▶ _PARTS OF THE EXERCISE_:
**A.** In the Scala vector example, what package is declared?
**B.** Give the part of the Scala vector example between "Solution how it" and "ve = Vector(23,24,25,26,27,28,29,30)", inclusive, swapping "VectorExample" for "VectorDemo".

▶ _PASSAGE_:

=== Begin Enclosure ===

Solution how it can work the below program are given below  

Example: 

package Collection 

 

class VectorExample { 

    val ve = Vector(23,24,25,26,27,28,29,30) 

    val ve1 = ve:+3 

  val ve2 = ve++ve1 

    println("values of value ve2 :" +ve2) 

  def ve_fun()= { 

    println("Size of ve2 :" + ve2.size) 

    println("First values of ve2 :" + ve2.head) 

    println("Reverse elements of ve2 : " +ve2.reverse) 

    println("Sorted(ASC) order : " + ve2.sorted) 

    } 

    println(ve) 

} 

  object VecE { 

    def main(args: Array[String]): Unit = { 

      new VectorExample().ve_fun() 

    } 

 }

 

 

Output:  

values of value ve2 :Vector(23, 24, 25, 26, 27, 28, 29, 30, 23, 24, 25, 26, 27, 28, 29, 30, 3) 

Vector(23, 24, 25, 26, 27, 28, 29, 30)

=== End Enclosure ===

▶ _GIVEN RECORDS_:
=== Begin Enclosure ===

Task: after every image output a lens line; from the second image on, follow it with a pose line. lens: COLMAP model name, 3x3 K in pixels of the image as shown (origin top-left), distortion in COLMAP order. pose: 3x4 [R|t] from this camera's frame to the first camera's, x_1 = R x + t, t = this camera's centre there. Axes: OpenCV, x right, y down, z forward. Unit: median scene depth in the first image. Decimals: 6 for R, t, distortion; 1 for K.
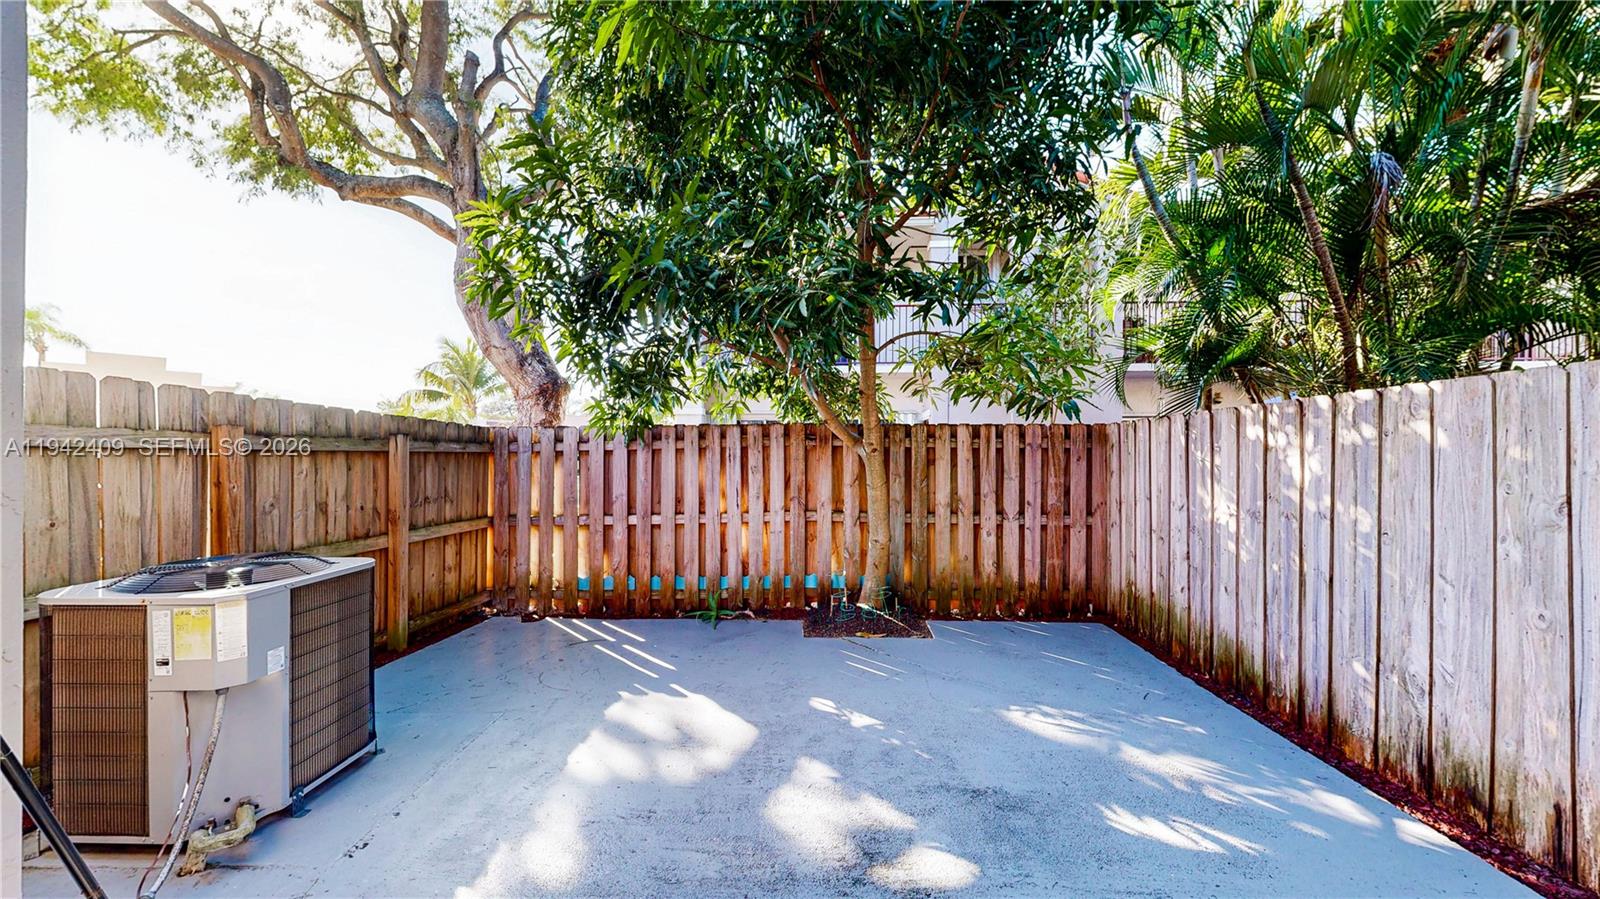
lens RADIAL K [[548.4, 0, 799.6], [0, 548.4, 456.6], [0, 0, 1]] dist [-0.010393, -0.000387]
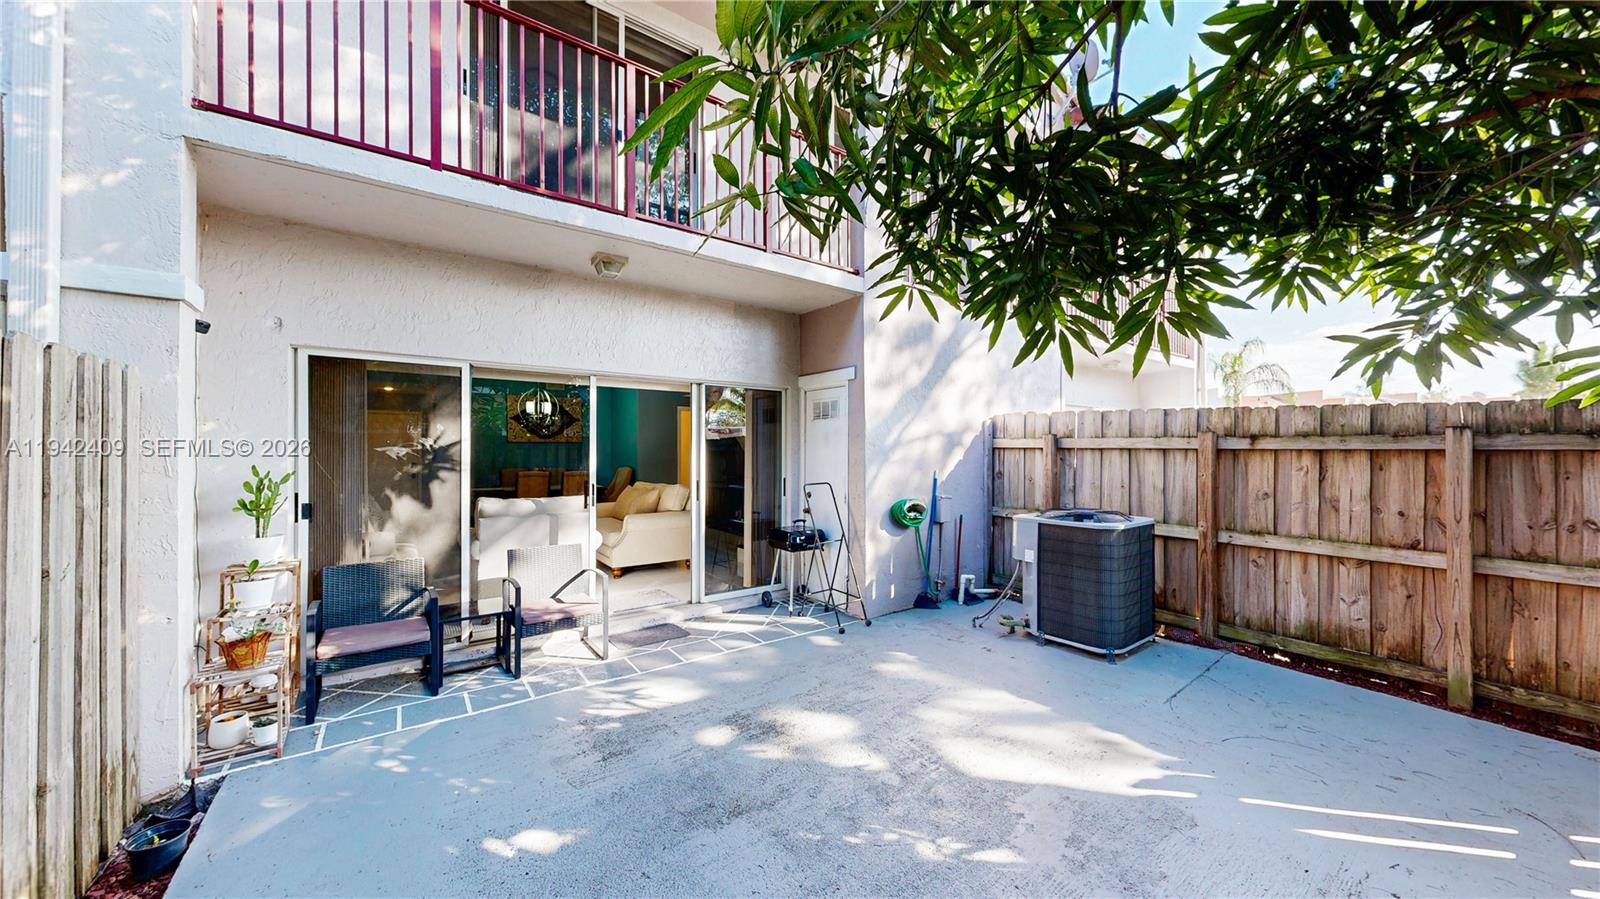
lens RADIAL K [[548.4, 0, 803.6], [0, 548.4, 452.1], [0, 0, 1]] dist [-0.010393, -0.000387]
pose [[-0.792937, -0.006407, -0.609270, 0.876005], [-0.005606, 0.999979, -0.003220, 0.005863], [0.609278, 0.000862, -0.792956, 1.942105]]
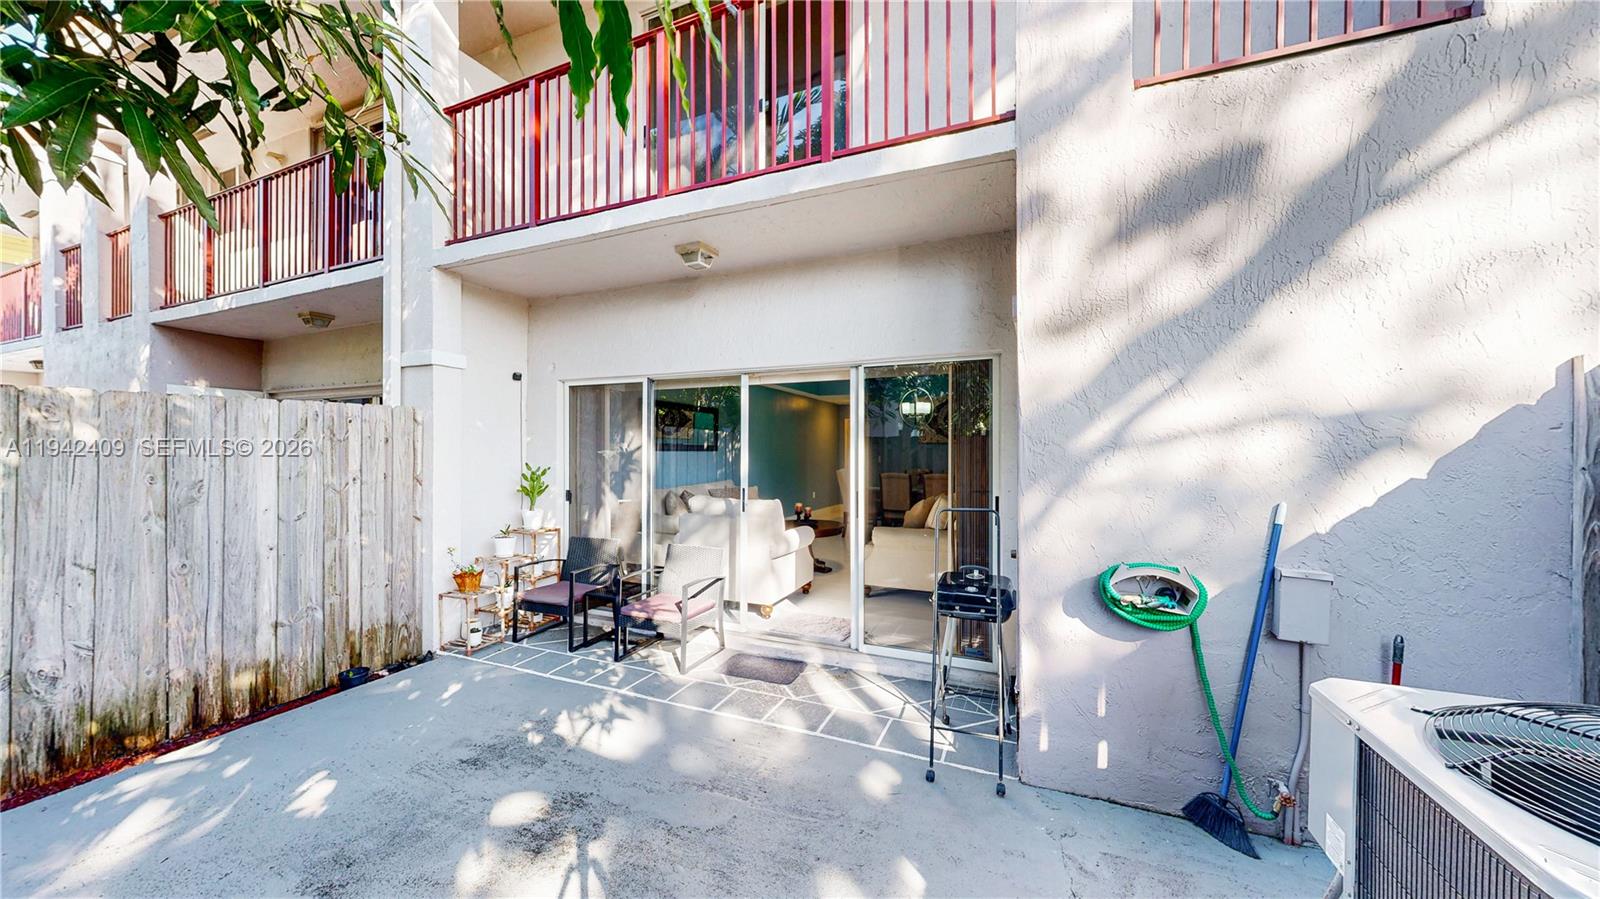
lens RADIAL K [[548.4, 0, 802.6], [0, 548.4, 452.9], [0, 0, 1]] dist [-0.010393, -0.000387]
pose [[-0.932560, -0.010469, 0.360862, -0.628068], [-0.006394, 0.999902, 0.012485, -0.031454], [-0.360958, 0.009335, -0.932535, 1.576445]]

=== End Enclosure ===

▶ _ANSWER LIST_:
**A.** Collection

**B.**
Solution how it can work the below program are given below  

Example: 

package Collection 

 

class VectorDemo { 

    val ve = Vector(23,24,25,26,27,28,29,30)